また、腫瘍の増大に伴って起こる頭蓋内圧亢進症状(頭痛・悪心・嘔吐、うっ血乳頭)、局所刺激症状としてのてんかん発作などがあります。上記のケースでも、痙攣発作にて発見されたようです。

治療としては、以下のようなものがあります。
脳腫瘍は種類が多彩であり、さらには同じ組織型でも発生部位やサイズによって治療方針・予後が大きく異なる場合があります。

基本的には、手術によって可及的全摘出を目指しますが、個々の腫瘍に応じて手術、放射線治療(ガンマナイフなどの定位放射線治療を含む)、化学療法の中から最も適切な治療法を選びます。

高度な脳浮腫や急性水頭症による頭蓋内圧亢進には、グリセオール(濃グリセリン)やD-マンニトールなどの高張溶液の点滴静注を行います。また、さらに併発するおそれのあるけいれん発作予防のために抗けいれん薬を投与します。

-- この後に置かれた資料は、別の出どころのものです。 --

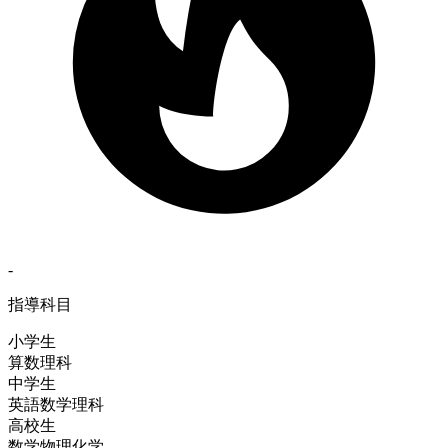
-
指導科目
小学生
算数
理科
中学生
英語
数学
理科
高校生
数学
物理
化学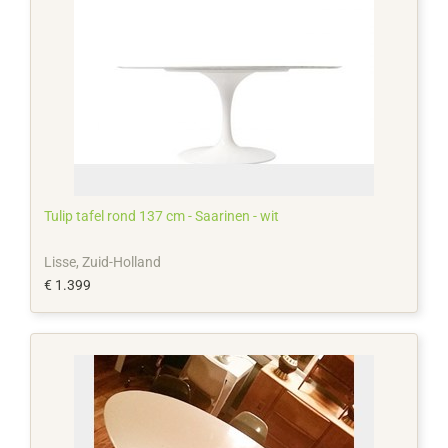
Tulip tafel rond 137 cm - Saarinen - wit
Lisse, Zuid-Holland
€ 1.399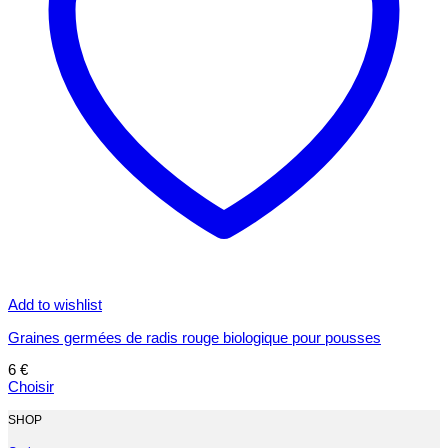
Add to wishlist
Graines germées de radis rouge biologique pour pousses
6
€
Choisir
Ce
produit
SHOP
a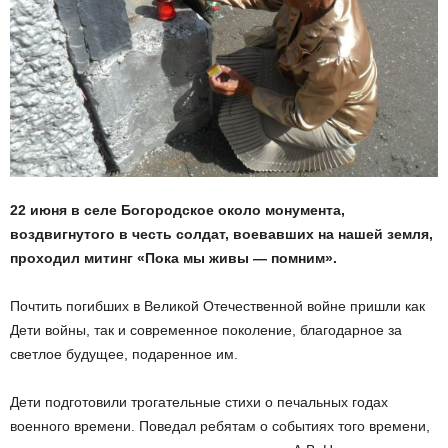
22 июня в селе Богородское около монумента,
воздвигнутого в честь солдат, воевавших на нашей земля,
проходил митинг «Пока мы живы — помним».
Почтить погибших в Великой Отечественной войне пришли как
Дети войны, так и современное поколение, благодарное за
светлое будущее, подаренное им.
Дети подготовили трогательные стихи о печальных годах
военного времени. Поведал ребятам о событиях того времени,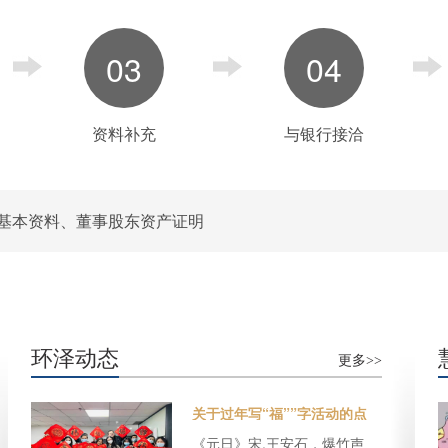
03
04
资料补充
与银行接洽
基本资料、董事股东资产证明
环泽动态
更多>>
关于过年写“福””字活动的点
滴感悟！
《元日》宋.王安石，爆竹声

一般的には部分発作にはテグレトール、エクセグランなどの使用を、全般発作にはデパケンなどを用いることが多いです。注射薬ではセルシンなどの静注が行われます。

髄膜腫・神経鞘腫・下垂体腺腫・頭蓋咽頭腫などの良性腫瘍は全摘出により根治可能であるので手術治療が主体となります。全摘出が不可能な場合にも可及的な摘出を行い、残存腫瘍に対してはガンマナイフなどを用いて、初回の治療で腫瘍の再発を可能な限り防止する必要があります。

機能野に残存する場合には、化学療法・放射線治療・免疫治療などを行います。特に、胚腫・胚細胞性腫瘍では放射線・化学療法の有効性が高く、治療の主体となっています。

上記のケースでは、23歳という若さで亡くなった青年のことがベースとなったストーリのようです。ドラマを介して、少しでも疾患に関する認識や理解が広まれば、と期待されます。